**What to produce:** Output the data below line for line, exactly, up to and including the line where "pinky tip: (425, 242)" appears.

**Supplied entries:**
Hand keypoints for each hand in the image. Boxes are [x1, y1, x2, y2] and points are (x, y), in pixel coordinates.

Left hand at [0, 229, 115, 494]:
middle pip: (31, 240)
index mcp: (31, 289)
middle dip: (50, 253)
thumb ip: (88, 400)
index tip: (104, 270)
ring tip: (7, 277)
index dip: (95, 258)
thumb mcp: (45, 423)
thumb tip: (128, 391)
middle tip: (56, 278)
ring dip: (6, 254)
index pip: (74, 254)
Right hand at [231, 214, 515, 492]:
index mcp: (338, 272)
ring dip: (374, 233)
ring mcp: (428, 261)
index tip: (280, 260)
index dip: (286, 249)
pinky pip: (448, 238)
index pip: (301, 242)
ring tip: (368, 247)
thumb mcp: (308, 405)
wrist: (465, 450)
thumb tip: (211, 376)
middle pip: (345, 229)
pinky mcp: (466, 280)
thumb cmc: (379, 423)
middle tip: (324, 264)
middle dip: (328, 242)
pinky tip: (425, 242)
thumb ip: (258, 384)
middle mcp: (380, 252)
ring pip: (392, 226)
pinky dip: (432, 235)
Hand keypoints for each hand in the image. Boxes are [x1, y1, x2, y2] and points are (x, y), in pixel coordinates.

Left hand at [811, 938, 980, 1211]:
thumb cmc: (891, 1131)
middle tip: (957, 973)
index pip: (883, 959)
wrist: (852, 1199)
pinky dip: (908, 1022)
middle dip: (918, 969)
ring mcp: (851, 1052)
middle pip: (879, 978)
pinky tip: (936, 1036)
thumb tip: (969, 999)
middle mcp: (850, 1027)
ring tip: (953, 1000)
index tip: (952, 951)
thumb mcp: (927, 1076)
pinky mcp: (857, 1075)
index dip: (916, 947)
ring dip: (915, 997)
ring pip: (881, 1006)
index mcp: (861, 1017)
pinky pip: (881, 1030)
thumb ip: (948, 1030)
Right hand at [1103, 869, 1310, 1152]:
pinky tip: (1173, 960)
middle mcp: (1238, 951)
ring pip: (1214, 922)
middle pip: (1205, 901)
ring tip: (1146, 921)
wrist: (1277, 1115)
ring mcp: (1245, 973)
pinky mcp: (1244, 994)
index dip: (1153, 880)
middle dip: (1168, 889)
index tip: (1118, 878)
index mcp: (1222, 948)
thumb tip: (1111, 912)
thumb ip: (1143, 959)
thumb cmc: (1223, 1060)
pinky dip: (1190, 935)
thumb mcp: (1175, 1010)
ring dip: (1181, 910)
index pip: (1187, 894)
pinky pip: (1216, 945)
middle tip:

**Solved exercise:**
Hand keypoints for each hand in the image. Boxes are [x1, y1, x2, y2] and points are (x, y), in pixel coordinates.

Left hand at [0, 229, 115, 494]:
middle pip: (31, 240)
index mcp: (31, 289)
middle dip: (50, 253)
thumb ip: (88, 400)
index tip: (104, 270)
ring tip: (7, 277)
index dip: (95, 258)
thumb mcp: (45, 423)
thumb tip: (128, 391)
middle tip: (56, 278)
ring dip: (6, 254)
index pip: (74, 254)
Right hand at [231, 214, 515, 492]:
index mcp: (338, 272)
ring dip: (374, 233)
ring mcp: (428, 261)
index tip: (280, 260)
index dip: (286, 249)
pinky pip: (448, 238)
index pip: (301, 242)
ring tip: (368, 247)
thumb mcp: (308, 405)
wrist: (465, 450)
thumb tip: (211, 376)
middle pip: (345, 229)
pinky mcp: (466, 280)
thumb cmc: (379, 423)
middle tip: (324, 264)
middle dip: (328, 242)
pinky tip: (425, 242)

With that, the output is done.